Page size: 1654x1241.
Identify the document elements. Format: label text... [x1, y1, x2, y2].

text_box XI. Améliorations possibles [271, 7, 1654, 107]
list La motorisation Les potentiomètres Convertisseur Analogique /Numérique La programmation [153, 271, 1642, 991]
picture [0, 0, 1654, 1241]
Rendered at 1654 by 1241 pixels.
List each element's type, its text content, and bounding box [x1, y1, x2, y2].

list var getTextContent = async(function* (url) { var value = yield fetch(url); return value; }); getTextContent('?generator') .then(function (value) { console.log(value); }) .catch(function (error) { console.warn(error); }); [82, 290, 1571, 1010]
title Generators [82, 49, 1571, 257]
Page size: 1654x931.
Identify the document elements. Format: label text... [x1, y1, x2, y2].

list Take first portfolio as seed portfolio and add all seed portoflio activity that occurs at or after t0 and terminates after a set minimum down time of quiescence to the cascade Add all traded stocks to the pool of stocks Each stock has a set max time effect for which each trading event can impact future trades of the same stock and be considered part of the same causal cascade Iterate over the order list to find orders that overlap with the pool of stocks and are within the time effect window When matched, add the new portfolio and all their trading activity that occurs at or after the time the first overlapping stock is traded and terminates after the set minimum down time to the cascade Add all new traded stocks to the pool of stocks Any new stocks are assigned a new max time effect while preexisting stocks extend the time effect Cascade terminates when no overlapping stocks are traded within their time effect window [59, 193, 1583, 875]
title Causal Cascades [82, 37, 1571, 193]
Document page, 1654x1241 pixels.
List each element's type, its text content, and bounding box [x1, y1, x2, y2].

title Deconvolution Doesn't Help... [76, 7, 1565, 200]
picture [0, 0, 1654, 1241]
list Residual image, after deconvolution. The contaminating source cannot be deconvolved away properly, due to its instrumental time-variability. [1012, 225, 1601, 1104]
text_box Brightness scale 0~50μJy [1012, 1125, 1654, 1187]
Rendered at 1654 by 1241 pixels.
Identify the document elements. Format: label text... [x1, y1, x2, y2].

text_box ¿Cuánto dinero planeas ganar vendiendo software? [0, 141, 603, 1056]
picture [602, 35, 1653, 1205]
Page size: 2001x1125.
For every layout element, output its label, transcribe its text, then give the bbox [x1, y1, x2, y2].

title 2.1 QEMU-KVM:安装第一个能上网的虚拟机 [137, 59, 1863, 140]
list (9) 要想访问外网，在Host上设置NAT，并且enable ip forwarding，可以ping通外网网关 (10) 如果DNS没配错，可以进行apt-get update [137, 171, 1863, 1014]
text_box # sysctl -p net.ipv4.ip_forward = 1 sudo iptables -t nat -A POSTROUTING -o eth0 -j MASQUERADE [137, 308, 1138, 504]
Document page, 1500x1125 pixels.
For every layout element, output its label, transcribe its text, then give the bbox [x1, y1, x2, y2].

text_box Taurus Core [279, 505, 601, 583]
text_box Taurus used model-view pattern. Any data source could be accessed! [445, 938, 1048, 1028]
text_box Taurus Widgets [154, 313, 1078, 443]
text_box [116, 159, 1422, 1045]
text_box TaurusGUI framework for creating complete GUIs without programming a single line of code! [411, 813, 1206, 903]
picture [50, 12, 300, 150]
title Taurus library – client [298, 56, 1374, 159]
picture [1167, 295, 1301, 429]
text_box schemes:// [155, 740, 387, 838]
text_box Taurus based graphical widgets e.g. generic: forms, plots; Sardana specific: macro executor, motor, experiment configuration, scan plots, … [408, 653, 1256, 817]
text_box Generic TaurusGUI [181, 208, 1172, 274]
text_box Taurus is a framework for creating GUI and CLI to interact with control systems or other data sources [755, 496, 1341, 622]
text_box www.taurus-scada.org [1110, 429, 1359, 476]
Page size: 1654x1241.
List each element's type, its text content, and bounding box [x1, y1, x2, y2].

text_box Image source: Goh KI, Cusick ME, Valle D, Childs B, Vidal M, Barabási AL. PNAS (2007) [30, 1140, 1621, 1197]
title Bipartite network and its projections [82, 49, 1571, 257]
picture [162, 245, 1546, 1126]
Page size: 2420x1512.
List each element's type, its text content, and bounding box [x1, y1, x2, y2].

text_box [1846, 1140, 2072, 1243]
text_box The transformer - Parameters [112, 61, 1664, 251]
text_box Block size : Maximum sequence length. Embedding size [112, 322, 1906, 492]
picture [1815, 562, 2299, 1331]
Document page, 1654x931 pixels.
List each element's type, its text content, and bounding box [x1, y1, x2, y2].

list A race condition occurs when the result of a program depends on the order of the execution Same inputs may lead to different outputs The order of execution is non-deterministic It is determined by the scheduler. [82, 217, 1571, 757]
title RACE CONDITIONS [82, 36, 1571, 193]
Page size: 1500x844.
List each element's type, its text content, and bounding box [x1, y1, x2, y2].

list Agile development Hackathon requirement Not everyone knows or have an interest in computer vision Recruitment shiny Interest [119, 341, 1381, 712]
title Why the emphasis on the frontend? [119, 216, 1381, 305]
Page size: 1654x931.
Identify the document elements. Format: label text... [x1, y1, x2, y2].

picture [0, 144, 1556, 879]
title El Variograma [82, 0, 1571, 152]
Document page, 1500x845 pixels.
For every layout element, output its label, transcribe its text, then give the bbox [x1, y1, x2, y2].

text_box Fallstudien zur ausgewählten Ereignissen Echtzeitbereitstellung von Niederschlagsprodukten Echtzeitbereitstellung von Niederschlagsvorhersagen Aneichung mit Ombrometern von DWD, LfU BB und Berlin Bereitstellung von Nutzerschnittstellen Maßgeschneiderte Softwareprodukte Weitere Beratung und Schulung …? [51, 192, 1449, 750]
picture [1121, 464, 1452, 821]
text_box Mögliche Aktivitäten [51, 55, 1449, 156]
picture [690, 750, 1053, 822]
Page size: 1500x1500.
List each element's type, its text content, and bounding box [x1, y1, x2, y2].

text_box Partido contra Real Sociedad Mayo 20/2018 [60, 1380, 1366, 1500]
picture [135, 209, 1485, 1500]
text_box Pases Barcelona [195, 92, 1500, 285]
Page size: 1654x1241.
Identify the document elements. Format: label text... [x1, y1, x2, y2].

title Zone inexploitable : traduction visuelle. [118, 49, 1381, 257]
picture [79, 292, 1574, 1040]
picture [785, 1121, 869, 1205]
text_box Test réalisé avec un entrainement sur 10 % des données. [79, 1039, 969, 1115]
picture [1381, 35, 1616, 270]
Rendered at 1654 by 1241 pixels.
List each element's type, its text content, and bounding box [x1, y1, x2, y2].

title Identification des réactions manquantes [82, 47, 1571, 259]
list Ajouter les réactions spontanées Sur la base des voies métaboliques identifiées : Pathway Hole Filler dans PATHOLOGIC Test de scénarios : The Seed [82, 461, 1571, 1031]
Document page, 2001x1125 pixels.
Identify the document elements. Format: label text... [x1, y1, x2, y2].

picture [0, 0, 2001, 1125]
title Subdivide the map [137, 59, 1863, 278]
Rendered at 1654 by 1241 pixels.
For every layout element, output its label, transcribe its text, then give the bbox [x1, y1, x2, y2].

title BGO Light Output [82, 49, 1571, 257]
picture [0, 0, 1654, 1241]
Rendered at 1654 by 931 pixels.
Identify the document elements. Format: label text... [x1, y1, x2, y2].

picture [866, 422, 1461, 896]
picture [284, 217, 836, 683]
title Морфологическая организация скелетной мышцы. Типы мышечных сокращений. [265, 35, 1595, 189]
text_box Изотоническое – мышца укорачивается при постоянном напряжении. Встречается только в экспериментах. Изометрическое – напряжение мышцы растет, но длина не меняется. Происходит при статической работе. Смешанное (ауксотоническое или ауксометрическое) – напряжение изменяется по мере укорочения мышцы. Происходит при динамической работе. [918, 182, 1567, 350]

+--

# TO DO
Render the part of the records that opens with the line containing "Page size: 2420x1512." and closes with the line containing "title El Variograma [82, 0, 1571, 152]" as a JSON list of strings. Give one string per line and leave out blank lines.

# FINAL RESULT
[
  "Page size: 2420x1512.",
  "List each element's type, its text content, and bounding box [x1, y1, x2, y2].",
  "text_box [1846, 1140, 2072, 1243]",
  "text_box The transformer - Parameters [112, 61, 1664, 251]",
  "text_box Block size : Maximum sequence length. Embedding size [112, 322, 1906, 492]",
  "picture [1815, 562, 2299, 1331]",
  "Document page, 1654x931 pixels.",
  "List each element's type, its text content, and bounding box [x1, y1, x2, y2].",
  "list A race condition occurs when the result of a program depends on the order of the execution Same inputs may lead to different outputs The order of execution is non-deterministic It is determined by the scheduler. [82, 217, 1571, 757]",
  "title RACE CONDITIONS [82, 36, 1571, 193]",
  "Page size: 1500x844.",
  "List each element's type, its text content, and bounding box [x1, y1, x2, y2].",
  "list Agile development Hackathon requirement Not everyone knows or have an interest in computer vision Recruitment shiny Interest [119, 341, 1381, 712]",
  "title Why the emphasis on the frontend? [119, 216, 1381, 305]",
  "Page size: 1654x931.",
  "Identify the document elements. Format: label text... [x1, y1, x2, y2].",
  "picture [0, 144, 1556, 879]",
  "title El Variograma [82, 0, 1571, 152]"
]